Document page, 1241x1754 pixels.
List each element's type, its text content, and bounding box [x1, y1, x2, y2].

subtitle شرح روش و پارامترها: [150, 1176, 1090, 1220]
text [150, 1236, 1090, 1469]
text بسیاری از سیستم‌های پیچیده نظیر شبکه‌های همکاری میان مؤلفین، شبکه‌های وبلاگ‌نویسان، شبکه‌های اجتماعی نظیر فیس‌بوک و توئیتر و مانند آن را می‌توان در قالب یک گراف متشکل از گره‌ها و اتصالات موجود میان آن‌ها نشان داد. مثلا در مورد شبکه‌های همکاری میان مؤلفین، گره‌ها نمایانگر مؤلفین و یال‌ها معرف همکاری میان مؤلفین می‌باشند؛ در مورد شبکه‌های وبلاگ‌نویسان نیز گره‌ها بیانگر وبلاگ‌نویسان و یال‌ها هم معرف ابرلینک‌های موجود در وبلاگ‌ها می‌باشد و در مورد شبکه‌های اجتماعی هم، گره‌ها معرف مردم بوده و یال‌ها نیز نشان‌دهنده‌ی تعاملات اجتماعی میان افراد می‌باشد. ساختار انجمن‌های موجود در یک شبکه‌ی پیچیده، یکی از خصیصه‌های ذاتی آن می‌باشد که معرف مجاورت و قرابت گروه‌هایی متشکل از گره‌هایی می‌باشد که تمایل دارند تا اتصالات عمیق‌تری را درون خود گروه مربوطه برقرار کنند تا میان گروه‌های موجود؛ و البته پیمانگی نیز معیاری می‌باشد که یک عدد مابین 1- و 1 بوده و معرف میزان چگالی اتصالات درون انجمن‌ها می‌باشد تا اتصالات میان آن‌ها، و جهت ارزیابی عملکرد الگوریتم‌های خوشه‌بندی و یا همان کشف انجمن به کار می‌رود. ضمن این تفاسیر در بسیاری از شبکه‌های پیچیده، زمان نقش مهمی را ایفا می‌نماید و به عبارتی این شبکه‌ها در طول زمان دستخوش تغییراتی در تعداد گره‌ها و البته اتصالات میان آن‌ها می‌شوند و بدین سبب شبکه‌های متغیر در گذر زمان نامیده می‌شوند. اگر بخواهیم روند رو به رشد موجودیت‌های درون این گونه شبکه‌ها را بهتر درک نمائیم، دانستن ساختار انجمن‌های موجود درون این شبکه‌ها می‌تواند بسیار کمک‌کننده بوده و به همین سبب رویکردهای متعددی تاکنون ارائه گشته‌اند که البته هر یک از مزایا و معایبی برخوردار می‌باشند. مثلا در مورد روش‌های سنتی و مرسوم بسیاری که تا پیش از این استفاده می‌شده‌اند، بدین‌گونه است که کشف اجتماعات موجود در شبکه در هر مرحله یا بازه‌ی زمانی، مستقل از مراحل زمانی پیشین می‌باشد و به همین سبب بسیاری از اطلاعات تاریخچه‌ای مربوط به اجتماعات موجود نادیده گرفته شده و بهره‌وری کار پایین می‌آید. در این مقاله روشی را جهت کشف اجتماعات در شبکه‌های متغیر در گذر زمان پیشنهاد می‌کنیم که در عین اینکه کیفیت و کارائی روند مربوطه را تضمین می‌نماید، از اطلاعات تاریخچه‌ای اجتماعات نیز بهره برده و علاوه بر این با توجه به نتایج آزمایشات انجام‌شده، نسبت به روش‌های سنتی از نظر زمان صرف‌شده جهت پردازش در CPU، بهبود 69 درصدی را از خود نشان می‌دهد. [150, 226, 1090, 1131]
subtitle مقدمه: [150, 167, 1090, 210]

+++++

*Work order*
Print every line of the records above without a single difference.

*Output*
Document page, 1241x1754 pixels.
List each element's type, its text content, and bounding box [x1, y1, x2, y2].

subtitle شرح روش و پارامترها: [150, 1176, 1090, 1220]
text [150, 1236, 1090, 1469]
text بسیاری از سیستم‌های پیچیده نظیر شبکه‌های همکاری میان مؤلفین، شبکه‌های وبلاگ‌نویسان، شبکه‌های اجتماعی نظیر فیس‌بوک و توئیتر و مانند آن را می‌توان در قالب یک گراف متشکل از گره‌ها و اتصالات موجود میان آن‌ها نشان داد. مثلا در مورد شبکه‌های همکاری میان مؤلفین، گره‌ها نمایانگر مؤلفین و یال‌ها معرف همکاری میان مؤلفین می‌باشند؛ در مورد شبکه‌های وبلاگ‌نویسان نیز گره‌ها بیانگر وبلاگ‌نویسان و یال‌ها هم معرف ابرلینک‌های موجود در وبلاگ‌ها می‌باشد و در مورد شبکه‌های اجتماعی هم، گره‌ها معرف مردم بوده و یال‌ها نیز نشان‌دهنده‌ی تعاملات اجتماعی میان افراد می‌باشد. ساختار انجمن‌های موجود در یک شبکه‌ی پیچیده، یکی از خصیصه‌های ذاتی آن می‌باشد که معرف مجاورت و قرابت گروه‌هایی متشکل از گره‌هایی می‌باشد که تمایل دارند تا اتصالات عمیق‌تری را درون خود گروه مربوطه برقرار کنند تا میان گروه‌های موجود؛ و البته پیمانگی نیز معیاری می‌باشد که یک عدد مابین 1- و 1 بوده و معرف میزان چگالی اتصالات درون انجمن‌ها می‌باشد تا اتصالات میان آن‌ها، و جهت ارزیابی عملکرد الگوریتم‌های خوشه‌بندی و یا همان کشف انجمن به کار می‌رود. ضمن این تفاسیر در بسیاری از شبکه‌های پیچیده، زمان نقش مهمی را ایفا می‌نماید و به عبارتی این شبکه‌ها در طول زمان دستخوش تغییراتی در تعداد گره‌ها و البته اتصالات میان آن‌ها می‌شوند و بدین سبب شبکه‌های متغیر در گذر زمان نامیده می‌شوند. اگر بخواهیم روند رو به رشد موجودیت‌های درون این گونه شبکه‌ها را بهتر درک نمائیم، دانستن ساختار انجمن‌های موجود درون این شبکه‌ها می‌تواند بسیار کمک‌کننده بوده و به همین سبب رویکردهای متعددی تاکنون ارائه گشته‌اند که البته هر یک از مزایا و معایبی برخوردار می‌باشند. مثلا در مورد روش‌های سنتی و مرسوم بسیاری که تا پیش از این استفاده می‌شده‌اند، بدین‌گونه است که کشف اجتماعات موجود در شبکه در هر مرحله یا بازه‌ی زمانی، مستقل از مراحل زمانی پیشین می‌باشد و به همین سبب بسیاری از اطلاعات تاریخچه‌ای مربوط به اجتماعات موجود نادیده گرفته شده و بهره‌وری کار پایین می‌آید. در این مقاله روشی را جهت کشف اجتماعات در شبکه‌های متغیر در گذر زمان پیشنهاد می‌کنیم که در عین اینکه کیفیت و کارائی روند مربوطه را تضمین می‌نماید، از اطلاعات تاریخچه‌ای اجتماعات نیز بهره برده و علاوه بر این با توجه به نتایج آزمایشات انجام‌شده، نسبت به روش‌های سنتی از نظر زمان صرف‌شده جهت پردازش در CPU، بهبود 69 درصدی را از خود نشان می‌دهد. [150, 226, 1090, 1131]
subtitle مقدمه: [150, 167, 1090, 210]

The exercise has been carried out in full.